For two months Jennifer Denham and Linda Retchin donned short black shorts and white blouses with puffed sleeves to wait on tables at a Bethesda rib house. But after suffering harassment from customers, they say, they put on black trousers like their male counterparts.

Last Thursday night, Retchin lost her job because, she says, she refused to go back to shorts. Denham lost her job on Tuesday night for the same reason, she says.

John Carne, their boss at Tony Roma, a restaurant on Wisconsin Avenue in Bethesda, says both were excellent employes but "resigned," as he puts it, over the shorts issue.

"It's just demeaning to be out there in shorts," said Denham, 26, who is now unemployed. "You are on display almost . . . . You are in shorts so people could see your legs, and for no other reason."

Retchin, 30, who is working as a dental hygenist, said she stopped wearing the shorts because they were impractical and led to comments from customers. "I just came to my senses," she said. She no longer wanted to be "harassed by customers telling you what beautiful legs you have. I can live without that."

Norman Hill, a vice president of the Dallas-based chain of 40 rib restaurants, said the shorts were designed to replace much shorter skirts worn in some of the older restaurants. "It's a more conservative uniform," he said. " . . . I thought they were pretty nice looking."

Carne said that Denham and Retchin knew they would have to wear shorts when they took jobs after the Bethesda restaurant opened last Feb. 23. "If they thought it was sex discrimination, they didn't have to take the job in the first place," he said.

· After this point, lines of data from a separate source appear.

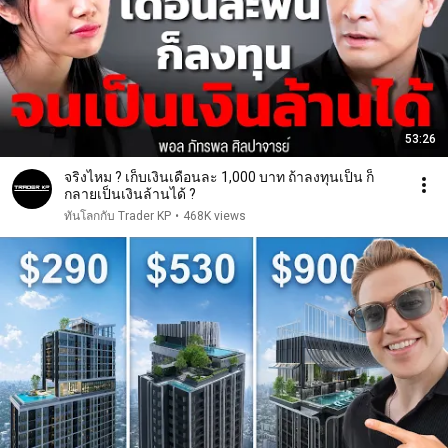
53:26
จริงไหม ? เก็บเงินเดือนละ 1,000 บาท ถ้าลงทุนเป็น ก็
กลายเป็นเงินล้านได้ ?
ทันโลกกับ Trader KP
•
468K views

Carne says he sees nothing sexist in the restaurant's dress code: "They're very comfortable." The remaining nine waitresses are perfectly content to wear the shorts, Carne said. "There is no dissension," he said.

Both women, however, say there is dissension among the waitresses, but that other employes are anxious to keep their jobs and accompanying benefits. They say they have taken their case to the federal Equal Employment Opportunity Commission, as well as the Montgomery County Human Relations Commission.

At the Human Relations Commission, Compliance Director Michael F. Dennis said he was forbidden from discussing specific cases. But "the question has come up before" during cases unrelated to this one, he said. Those cases, he said, have been resolved without going to court, and employers in some cases have agreed to change the uniform.

It is not illegal for an employer to require different uniforms for male and female employes, according to Dennis, though courts generally have ruled it illegal under federal law to make employes wear uniforms that expose them to sexual harassment they would not normally receive.

Hill, the corporation vice president, says the company doesn't believe it is guilty of sex discrimination. "We haven't got any other employe complaints about the uniforms because we don't try to fool them about it," he said. "We bring them in for their training programs and say: 'This is the uniform we wear here -- any problems or concerns?' "

Retchin, however, feels differently: "It's definitely a case of sex discrimination. Men do not have to wear them."